##### ENTRIES PROVIDED

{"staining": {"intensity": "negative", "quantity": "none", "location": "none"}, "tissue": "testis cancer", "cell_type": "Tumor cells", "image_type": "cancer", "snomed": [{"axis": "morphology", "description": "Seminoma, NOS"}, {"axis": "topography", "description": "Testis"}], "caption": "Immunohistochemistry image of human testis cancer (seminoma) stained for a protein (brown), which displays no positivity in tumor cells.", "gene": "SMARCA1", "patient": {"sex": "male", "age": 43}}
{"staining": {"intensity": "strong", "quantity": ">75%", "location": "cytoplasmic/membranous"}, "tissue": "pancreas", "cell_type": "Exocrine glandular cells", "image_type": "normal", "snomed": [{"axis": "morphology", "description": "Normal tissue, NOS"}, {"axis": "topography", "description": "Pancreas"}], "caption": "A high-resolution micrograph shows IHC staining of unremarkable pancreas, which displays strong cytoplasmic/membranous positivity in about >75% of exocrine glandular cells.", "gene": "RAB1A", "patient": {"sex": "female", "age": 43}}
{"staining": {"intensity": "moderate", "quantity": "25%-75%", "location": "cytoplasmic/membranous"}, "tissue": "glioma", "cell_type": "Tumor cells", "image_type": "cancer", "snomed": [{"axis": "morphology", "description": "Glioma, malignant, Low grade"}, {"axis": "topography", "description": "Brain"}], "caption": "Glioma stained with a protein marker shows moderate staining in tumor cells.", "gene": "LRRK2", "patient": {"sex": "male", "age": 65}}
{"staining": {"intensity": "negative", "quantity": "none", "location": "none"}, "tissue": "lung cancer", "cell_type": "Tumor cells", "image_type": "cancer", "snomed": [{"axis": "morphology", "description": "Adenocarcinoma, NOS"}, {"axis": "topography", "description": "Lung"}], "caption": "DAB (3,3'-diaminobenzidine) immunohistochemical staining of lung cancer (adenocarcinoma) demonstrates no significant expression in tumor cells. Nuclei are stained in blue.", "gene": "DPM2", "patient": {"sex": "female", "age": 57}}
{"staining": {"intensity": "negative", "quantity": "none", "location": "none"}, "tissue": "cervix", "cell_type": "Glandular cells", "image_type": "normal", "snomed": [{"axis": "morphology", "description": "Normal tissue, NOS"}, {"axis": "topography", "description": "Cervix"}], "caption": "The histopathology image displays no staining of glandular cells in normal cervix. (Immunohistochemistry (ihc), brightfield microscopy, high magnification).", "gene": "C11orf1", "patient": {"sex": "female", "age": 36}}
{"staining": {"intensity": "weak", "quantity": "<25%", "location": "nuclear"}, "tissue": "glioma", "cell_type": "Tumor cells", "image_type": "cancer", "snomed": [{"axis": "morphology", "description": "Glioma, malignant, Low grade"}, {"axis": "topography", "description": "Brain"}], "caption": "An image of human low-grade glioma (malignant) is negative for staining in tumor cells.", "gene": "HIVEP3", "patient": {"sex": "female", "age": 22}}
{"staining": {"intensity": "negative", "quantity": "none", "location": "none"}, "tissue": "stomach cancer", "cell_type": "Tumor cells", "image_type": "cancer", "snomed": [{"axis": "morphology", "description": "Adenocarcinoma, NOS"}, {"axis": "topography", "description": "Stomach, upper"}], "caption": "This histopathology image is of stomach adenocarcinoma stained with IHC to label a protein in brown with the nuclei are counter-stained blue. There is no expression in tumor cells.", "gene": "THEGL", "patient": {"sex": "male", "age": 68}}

##########

• **WORK REQUEST**
Please write out only the lines from the one containing "of human low-grade" to the end of the records above, exactly, both ends included.

• **FINISHED EXERCISE**
{"staining": {"intensity": "weak", "quantity": "<25%", "location": "nuclear"}, "tissue": "glioma", "cell_type": "Tumor cells", "image_type": "cancer", "snomed": [{"axis": "morphology", "description": "Glioma, malignant, Low grade"}, {"axis": "topography", "description": "Brain"}], "caption": "An image of human low-grade glioma (malignant) is negative for staining in tumor cells.", "gene": "HIVEP3", "patient": {"sex": "female", "age": 22}}
{"staining": {"intensity": "negative", "quantity": "none", "location": "none"}, "tissue": "stomach cancer", "cell_type": "Tumor cells", "image_type": "cancer", "snomed": [{"axis": "morphology", "description": "Adenocarcinoma, NOS"}, {"axis": "topography", "description": "Stomach, upper"}], "caption": "This histopathology image is of stomach adenocarcinoma stained with IHC to label a protein in brown with the nuclei are counter-stained blue. There is no expression in tumor cells.", "gene": "THEGL", "patient": {"sex": "male", "age": 68}}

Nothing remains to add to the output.